• [THE DATA]:
+ + + + +

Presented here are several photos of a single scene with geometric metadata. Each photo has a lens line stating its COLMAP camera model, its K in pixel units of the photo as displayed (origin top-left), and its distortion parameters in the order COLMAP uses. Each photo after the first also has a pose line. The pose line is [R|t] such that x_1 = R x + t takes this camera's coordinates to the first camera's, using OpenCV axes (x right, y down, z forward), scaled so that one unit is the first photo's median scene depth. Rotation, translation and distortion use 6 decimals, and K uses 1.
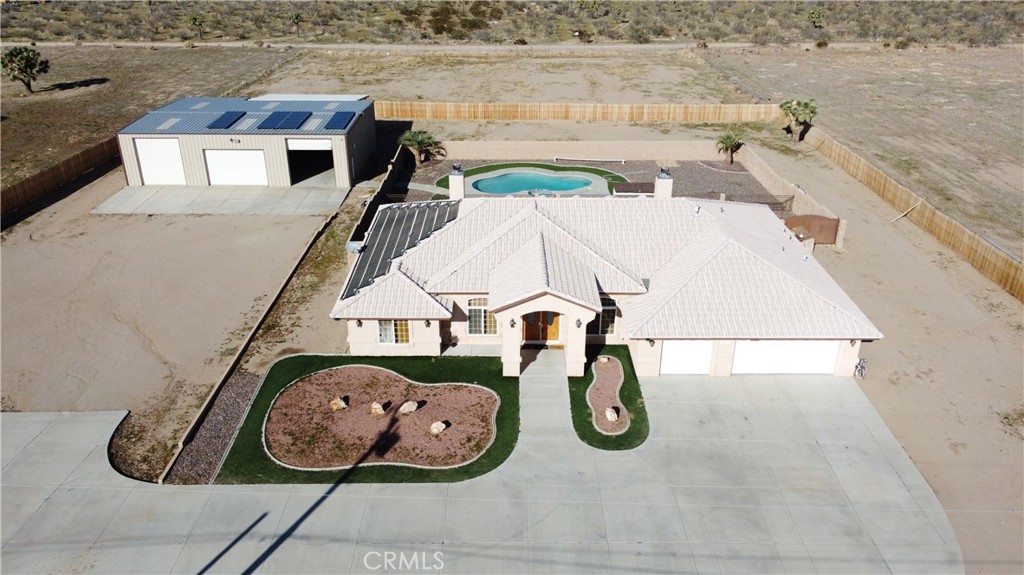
lens RADIAL K [[783.1, 0, 512.0], [0, 783.1, 287.5], [0, 0, 1]] dist [0.003203, -0.004384]
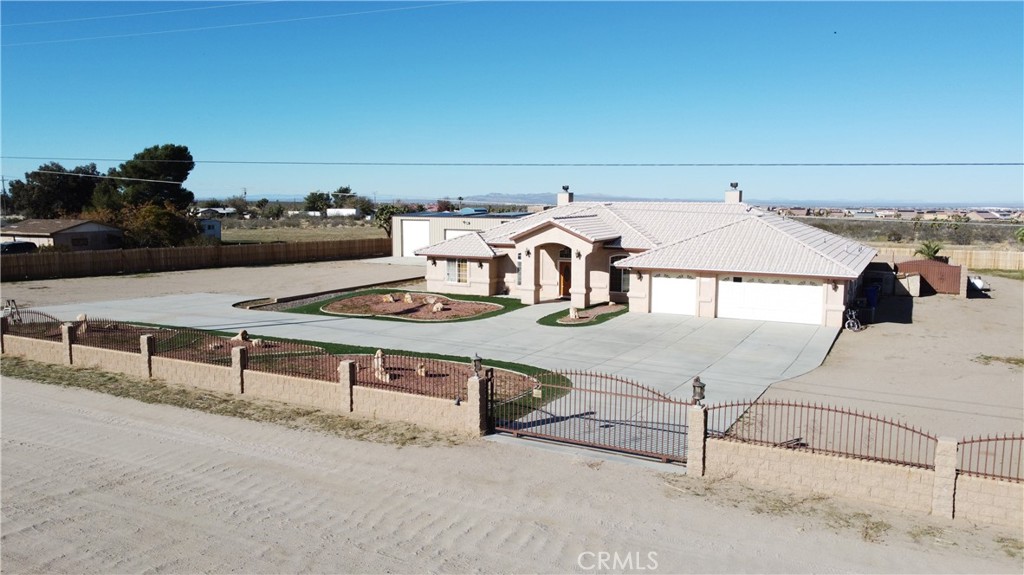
lens RADIAL K [[783.1, 0, 512.0], [0, 783.1, 287.5], [0, 0, 1]] dist [0.003203, -0.004384]
pose [[0.884841, 0.056920, -0.462403, 0.492935], [-0.203178, 0.940300, -0.273048, 0.393452], [0.419256, 0.335554, 0.843580, -0.008960]]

+ + + + +

• [YOUR ASSIGNMENT]: When you copy the lines above, drop the pictures and keep everything else exact.

• [PROBLEM SOLUTION]:
Presented here are several photos of a single scene with geometric metadata. Each photo has a lens line stating its COLMAP camera model, its K in pixel units of the photo as displayed (origin top-left), and its distortion parameters in the order COLMAP uses. Each photo after the first also has a pose line. The pose line is [R|t] such that x_1 = R x + t takes this camera's coordinates to the first camera's, using OpenCV axes (x right, y down, z forward), scaled so that one unit is the first photo's median scene depth. Rotation, translation and distortion use 6 decimals, and K uses 1.
lens RADIAL K [[783.1, 0, 512.0], [0, 783.1, 287.5], [0, 0, 1]] dist [0.003203, -0.004384]
lens RADIAL K [[783.1, 0, 512.0], [0, 783.1, 287.5], [0, 0, 1]] dist [0.003203, -0.004384]
pose [[0.884841, 0.056920, -0.462403, 0.492935], [-0.203178, 0.940300, -0.273048, 0.393452], [0.419256, 0.335554, 0.843580, -0.008960]]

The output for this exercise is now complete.